Le passage du col est pour moi le moment clé de l’expé. Le point de non retour. C’était dur physiquement et moralement on s’engageait vers un endroit où l’on avait très peu d’infos. On était aussi contraint par le temps, le rendez vous avec les porteurs n’était que 5 jours plus tard et il nous restait encore au moins 70 kms à parcourir. Ça a été dur d’avaler tous ces kilomètres en rêvant de rider toutes les faces qui nous entouraient sans pouvoir s’arrêter.
Forcément beaucoup de personnes me demandent si je regrette ma décision d’avoir fait demi tour le jour de l’ascension de la tour Biacherahi, notre objectif principal, et ce qui m’a motivé à monter l’expé. Ce n’est pas une décision que je regrette, loin de là, je suis même plutôt fier d’avoir pu faire ce choix dans un moment critique.

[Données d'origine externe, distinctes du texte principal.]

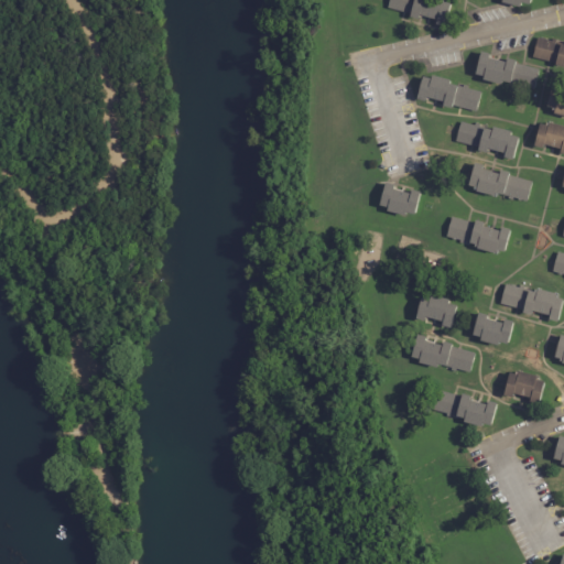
[(437,25),(438,22),(421,18),(420,21),(411,19),(411,17),(389,10),(391,0),(445,0),(444,3),(452,6),(446,28),(437,25)]
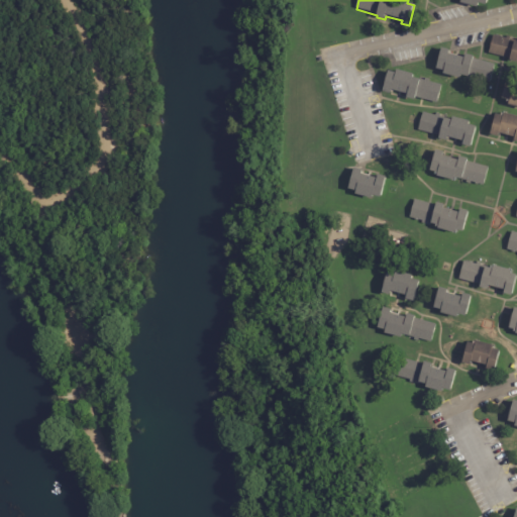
[(516,63),(510,62),(510,61),(490,55),(495,36),(507,40),(508,38),(513,39),(512,41),(515,42),(516,41),(516,63)]
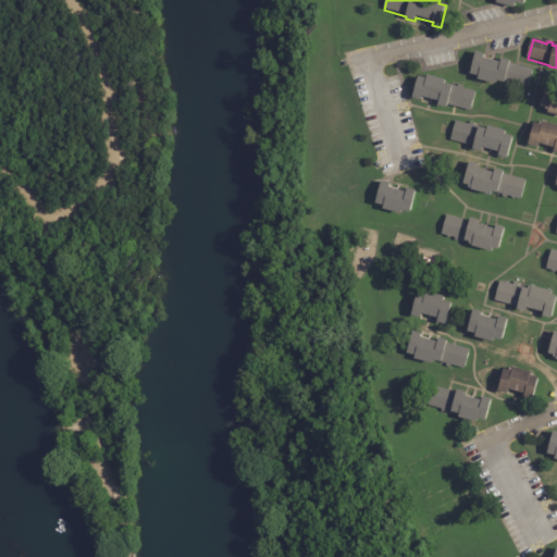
[(492,61),(500,63),(502,59),(510,61),(510,64),(533,71),(528,89),(496,82),(496,85),(478,79),(479,76),(470,74),(475,52),(484,54),(483,59),(492,61)]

Les conditions sont ce qu’elles sont, et il y a risque objectif à prendre en compte. Ce jour là, je n’étais pas prêt à accepter ce risque. Il faisait chaud, on vanait de casser un bout de corniche et brisant une couche fragile dans le manteau (le plus gros whoumf de toute ma vie), et il fallait traverser une plaque qui sentait vraiment mauvais. Dans des endroits comme ça, lorsque l’engagement est très important, il n’y a pas de place à l’erreur, et c’est facile de se faire piéger par la montagne. Le fait qu’il y ait Yannick et Hélias pour nous faire la trace ne change rien.

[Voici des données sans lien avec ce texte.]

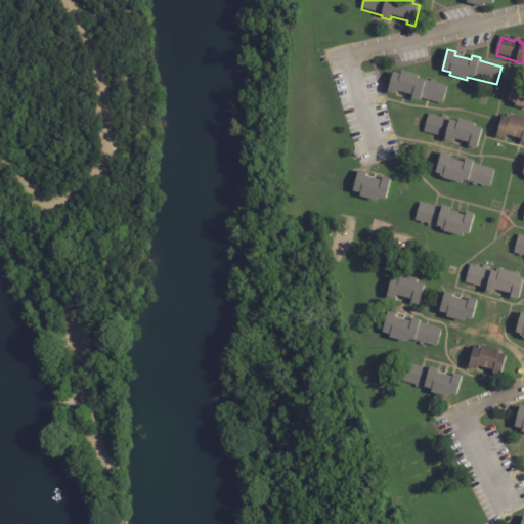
[(429,101),(421,98),(420,102),(411,99),(412,96),(396,91),(395,95),(387,92),(393,72),(401,75),(401,71),(419,76),(418,79),(431,83),(432,80),(436,82),(435,84),(448,87),(443,105),(429,101)]
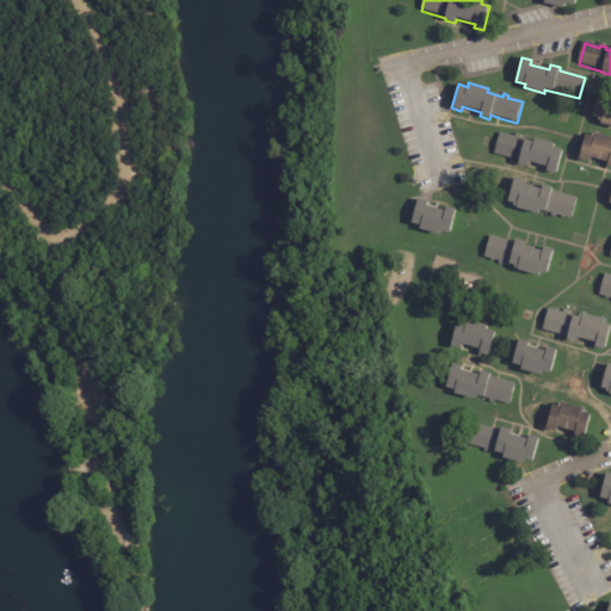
[(610,127),(600,124),(603,119),(593,117),(599,93),(610,97),(609,102),(610,102),(610,127)]
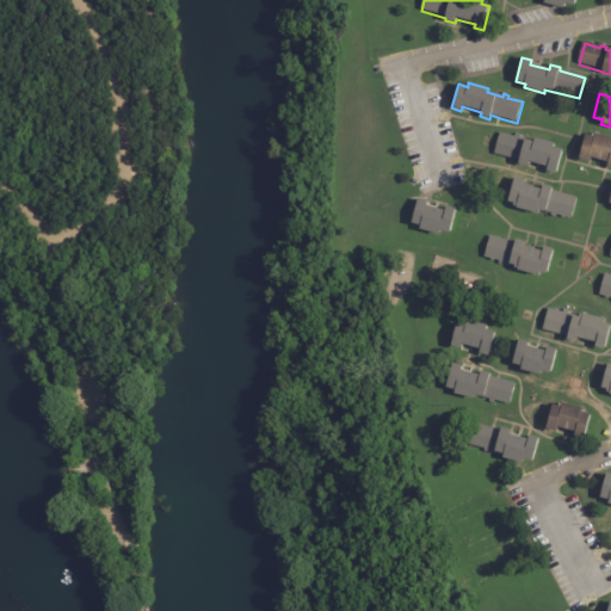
[(610,166),(608,166),(609,161),(590,156),(588,160),(579,158),(586,134),(594,136),(596,133),(610,136),(610,166)]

A partir d’un certain niveau d’engagement les décisions nous appartiennent, et à ce moment là j’ai su rester lucide et m’écouter. C’est un sentiment profond et très intime qui a dicté mon choix. Et dans un sens je sais que je peux me faire confiance, et ça m’encourage à continuer à aller en montagne, et dans des endroits engagés.
Si vous ne deviez garder qu’une image ou un moment de cette expédition, quels seraient-ils ?
Pas une mais mille ! Les glaciers gigantesques, les pics acérés remplis de neige et de glace, notre groupe qui se serre les coudes au milieu de tout ça. Le sourire des porteurs, et les gestes des camps. Le thé, les chapatis… Tout !
Thomas, quels sont vos prochains projets respectifs ?
Forcément une expé comme celle qu’on a vécu ça rapproche, ça crée des liens. On va repartir avec Helias, accompagné d’une nouvelle équipe, pour une expé de nouveau engagée, loin de tout. 600 kilomètres d’autonomie. Mais pour savoir où, il va falloir un peu patienter. Vous pouvez nous suivre sur nos réseaux sociaux pour en savoir plus !
Sinon cet hiver je repars sur un nouveau projet de film avec Picture. Quelque chose de complètement différent. Et pareil, je ne peux pas trop en parler pour le moment. Mais cela arrivera bientôt.